■ **The problem**:
Work through the data and say how many lines contain "across". The number alone is the answer.

(Page-level text extractions)
== Segment start ==
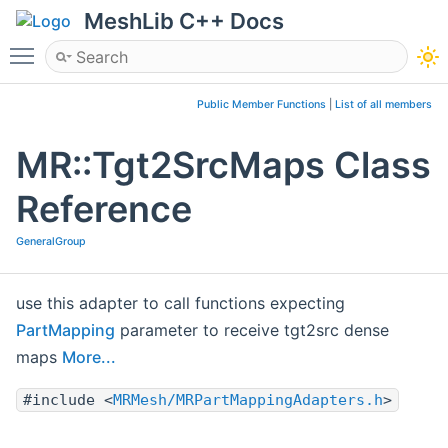
MeshLib C++ Docs
Toggle main menu visibility
Public Member Functions
|
List of all members
MR::Tgt2SrcMaps Class
Reference
GeneralGroup
use this adapter to call functions expecting
PartMapping
parameter to receive tgt2src dense
maps
More...
#include <
MRMesh/MRPartMappingAdapters.h
>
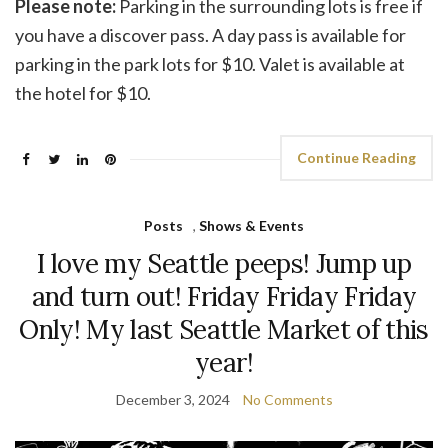
Please note:
Parking in the surrounding lots is free if
you have a discover pass. A day pass is available for
parking in the park lots for $10. Valet is available at
the hotel for $10.
Continue Reading
Posts
,
Shows & Events
I love my Seattle peeps! Jump up
and turn out! Friday Friday Friday
Only! My last Seattle Market of this
year!
December 3, 2024
No Comments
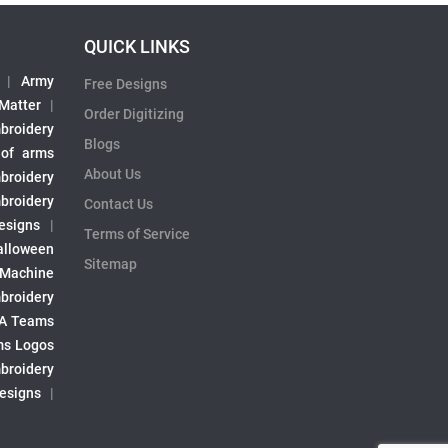
QUICK LINKS
|
Army
Free Designs
 Matter
|
Order Digitizing
broidery
Blogs
 of arms
About Us
broidery
broidery
Contact Us
esigns
|
Terms of Service
alloween
Sitemap
 Machine
broidery
A Teams
s Logos
broidery
Designs
|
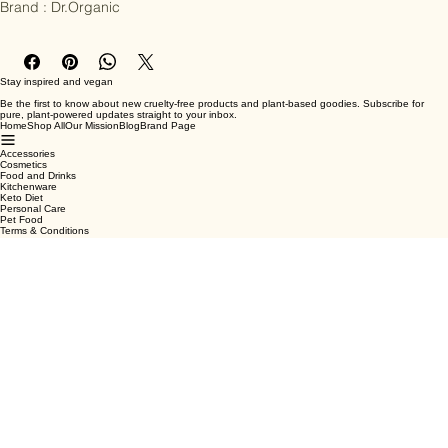
Brand : Dr.Organic
Stay inspired and vegan
Be the first to know about new cruelty-free products and plant-based goodies. Subscribe for
pure, plant-powered updates straight to your inbox.
Home
Shop All
Our Mission
Blog
Brand Page
Accessories
Cosmetics
Food and Drinks
Kitchenware
Keto Diet
Personal Care
Pet Food
Terms & Conditions
Privacy Policy
Shipping Policy
Refund Policy
Cookie Policy
Email
*
Yes, subscribe me to your newsletter.
*
Submit
Facebook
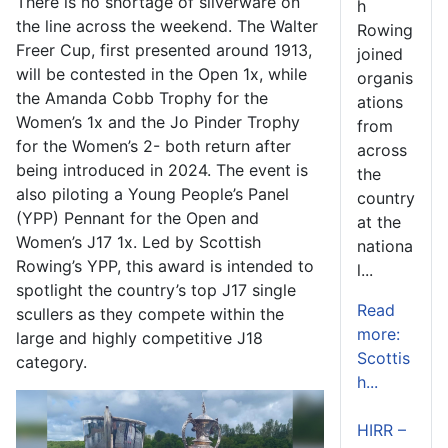
There is no shortage of silverware on
h
the line across the weekend. The Walter
Rowing
Freer Cup, first presented around 1913,
joined
will be contested in the Open 1x, while
organis
the Amanda Cobb Trophy for the
ations
Women’s 1x and the Jo Pinder Trophy
from
for the Women’s 2- both return after
across
being introduced in 2024. The event is
the
also piloting a Young People’s Panel
country
(YPP) Pennant for the Open and
at the
Women’s J17 1x. Led by Scottish
nationa
Rowing’s YPP, this award is intended to
l...
spotlight the country’s top J17 single
Read
scullers as they compete within the
more:
large and highly competitive J18
Scottis
category.
h...
HIRR –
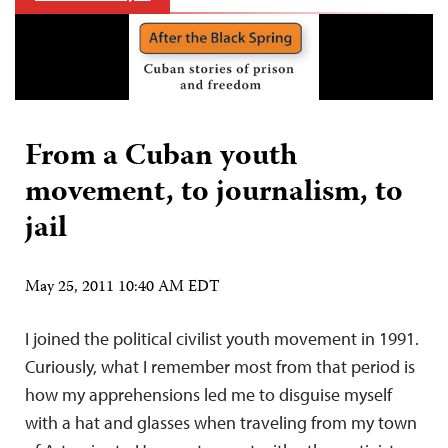
From a Cuban youth
movement, to journalism, to
jail
May 25, 2011 10:40 AM EDT
I joined the political civilist youth movement in 1991.
Curiously, what I remember most from that period is
how my apprehensions led me to disguise myself
with a hat and glasses when traveling from my town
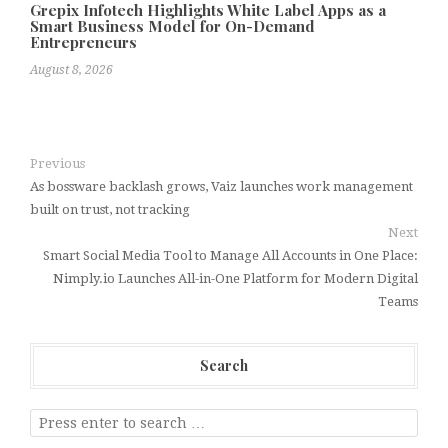
Grepix Infotech Highlights White Label Apps as a
Smart Business Model for On-Demand
Entrepreneurs
August 8, 2026
Previous
As bossware backlash grows, Vaiz launches work management
built on trust, not tracking
Next
Smart Social Media Tool to Manage All Accounts in One Place:
Nimply.io Launches All-in-One Platform for Modern Digital
Teams
Search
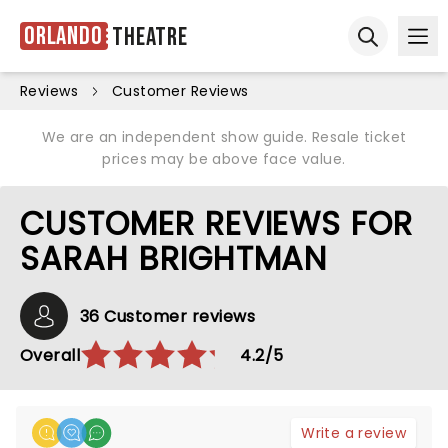
Orlando
Theatre
Ope
Open sear
Reviews
Customer Reviews
We are an independent show guide. Resale ticket
prices may be above face value.
CUSTOMER REVIEWS FOR
SARAH BRIGHTMAN
36 Customer reviews
Overall
4.2/5
Write a review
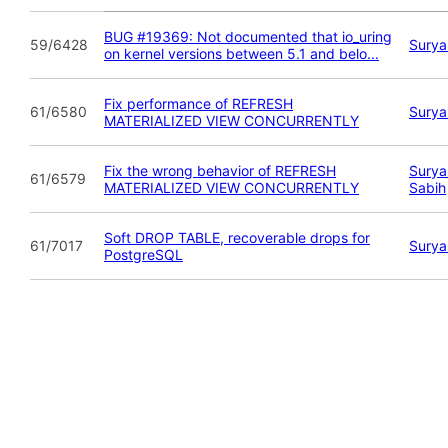
BUG #19369: Not documented that io_uring
59/6428
Surya
on kernel versions between 5.1 and belo...
Fix performance of REFRESH
61/6580
Surya
MATERIALIZED VIEW CONCURRENTLY
Fix the wrong behavior of REFRESH
Surya
61/6579
MATERIALIZED VIEW CONCURRENTLY
Sabih
Soft DROP TABLE, recoverable drops for
61/7017
Surya
PostgreSQL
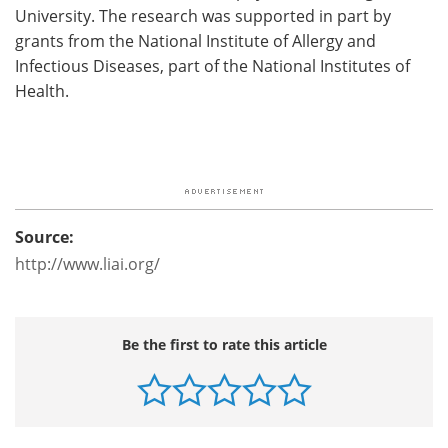
University. The research was supported in part by
grants from the National Institute of Allergy and
Infectious Diseases, part of the National Institutes of
Health.
Source:
http://www.liai.org/
Be the first to rate this article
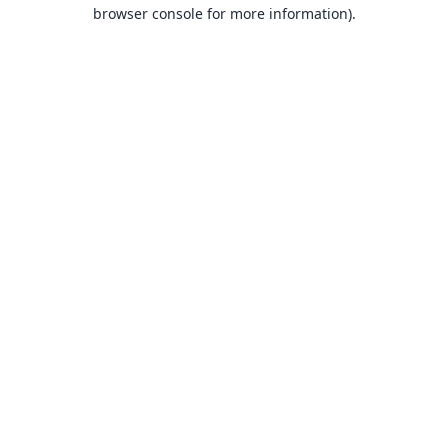
browser console for more information).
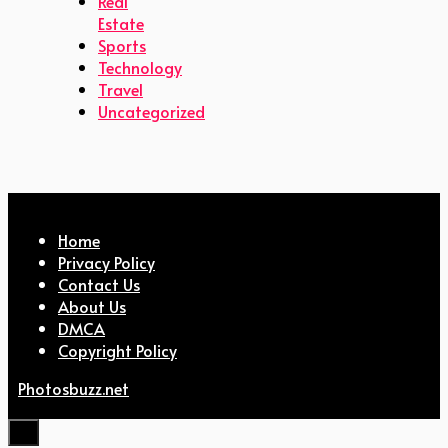
Real
Estate
Sports
Technology
Travel
Uncategorized
Home
Privacy Policy
Contact Us
About Us
DMCA
Copyright Policy
Photosbuzz.net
== Segment end ==
■ **Result for this exercise**:
2